*** Provided information

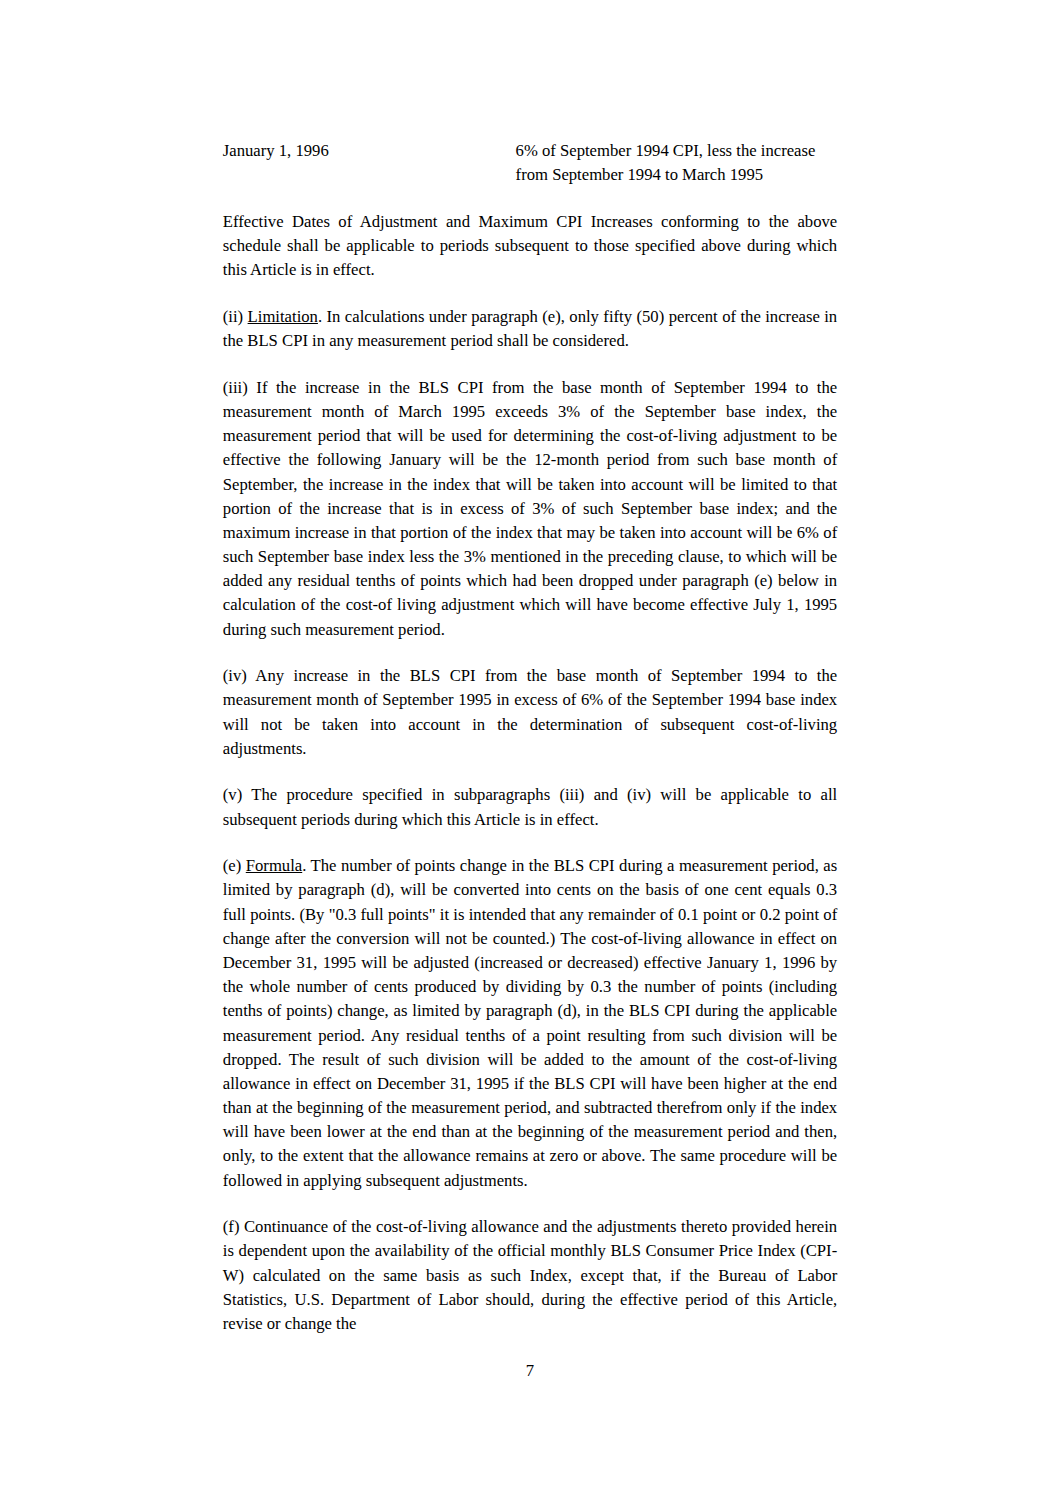January 1, 1996
6% of September 1994 CPI, less the increase from September 1994 to March 1995
Effective Dates of Adjustment and Maximum CPI Increases conforming to the above schedule shall be applicable to periods subsequent to those specified above during which this Article is in effect.
(ii) Limitation. In calculations under paragraph (e), only fifty (50) percent of the increase in the BLS CPI in any measurement period shall be considered.
(iii) If the increase in the BLS CPI from the base month of September 1994 to the measurement month of March 1995 exceeds 3% of the September base index, the measurement period that will be used for determining the cost-of-living adjustment to be effective the following January will be the 12-month period from such base month of September, the increase in the index that will be taken into account will be limited to that portion of the increase that is in excess of 3% of such September base index; and the maximum increase in that portion of the index that may be taken into account will be 6% of such September base index less the 3% mentioned in the preceding clause, to which will be added any residual tenths of points which had been dropped under paragraph (e) below in calculation of the cost-of living adjustment which will have become effective July 1, 1995 during such measurement period.
(iv) Any increase in the BLS CPI from the base month of September 1994 to the measurement month of September 1995 in excess of 6% of the September 1994 base index will not be taken into account in the determination of subsequent cost-of-living adjustments.
(v) The procedure specified in subparagraphs (iii) and (iv) will be applicable to all subsequent periods during which this Article is in effect.
(e) Formula. The number of points change in the BLS CPI during a measurement period, as limited by paragraph (d), will be converted into cents on the basis of one cent equals 0.3 full points. (By "0.3 full points" it is intended that any remainder of 0.1 point or 0.2 point of change after the conversion will not be counted.) The cost-of-living allowance in effect on December 31, 1995 will be adjusted (increased or decreased) effective January 1, 1996 by the whole number of cents produced by dividing by 0.3 the number of points (including tenths of points) change, as limited by paragraph (d), in the BLS CPI during the applicable measurement period. Any residual tenths of a point resulting from such division will be dropped. The result of such division will be added to the amount of the cost-of-living allowance in effect on December 31, 1995 if the BLS CPI will have been higher at the end than at the beginning of the measurement period, and subtracted therefrom only if the index will have been lower at the end than at the beginning of the measurement period and then, only, to the extent that the allowance remains at zero or above. The same procedure will be followed in applying subsequent adjustments.
(f) Continuance of the cost-of-living allowance and the adjustments thereto provided herein is dependent upon the availability of the official monthly BLS Consumer Price Index (CPI-W) calculated on the same basis as such Index, except that, if the Bureau of Labor Statistics, U.S. Department of Labor should, during the effective period of this Article, revise or change the
7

******

- _Requirement_: The records above need to be copied exactly, with the pictures left out.

- _Expected answer_:
January 1, 1996
6% of September 1994 CPI, less the increase from September 1994 to March 1995
Effective Dates of Adjustment and Maximum CPI Increases conforming to the above schedule shall be applicable to periods subsequent to those specified above during which this Article is in effect.
(ii) Limitation. In calculations under paragraph (e), only fifty (50) percent of the increase in the BLS CPI in any measurement period shall be considered.
(iii) If the increase in the BLS CPI from the base month of September 1994 to the measurement month of March 1995 exceeds 3% of the September base index, the measurement period that will be used for determining the cost-of-living adjustment to be effective the following January will be the 12-month period from such base month of September, the increase in the index that will be taken into account will be limited to that portion of the increase that is in excess of 3% of such September base index; and the maximum increase in that portion of the index that may be taken into account will be 6% of such September base index less the 3% mentioned in the preceding clause, to which will be added any residual tenths of points which had been dropped under paragraph (e) below in calculation of the cost-of living adjustment which will have become effective July 1, 1995 during such measurement period.
(iv) Any increase in the BLS CPI from the base month of September 1994 to the measurement month of September 1995 in excess of 6% of the September 1994 base index will not be taken into account in the determination of subsequent cost-of-living adjustments.
(v) The procedure specified in subparagraphs (iii) and (iv) will be applicable to all subsequent periods during which this Article is in effect.
(e) Formula. The number of points change in the BLS CPI during a measurement period, as limited by paragraph (d), will be converted into cents on the basis of one cent equals 0.3 full points. (By "0.3 full points" it is intended that any remainder of 0.1 point or 0.2 point of change after the conversion will not be counted.) The cost-of-living allowance in effect on December 31, 1995 will be adjusted (increased or decreased) effective January 1, 1996 by the whole number of cents produced by dividing by 0.3 the number of points (including tenths of points) change, as limited by paragraph (d), in the BLS CPI during the applicable measurement period. Any residual tenths of a point resulting from such division will be dropped. The result of such division will be added to the amount of the cost-of-living allowance in effect on December 31, 1995 if the BLS CPI will have been higher at the end than at the beginning of the measurement period, and subtracted therefrom only if the index will have been lower at the end than at the beginning of the measurement period and then, only, to the extent that the allowance remains at zero or above. The same procedure will be followed in applying subsequent adjustments.
(f) Continuance of the cost-of-living allowance and the adjustments thereto provided herein is dependent upon the availability of the official monthly BLS Consumer Price Index (CPI-W) calculated on the same basis as such Index, except that, if the Bureau of Labor Statistics, U.S. Department of Labor should, during the effective period of this Article, revise or change the
7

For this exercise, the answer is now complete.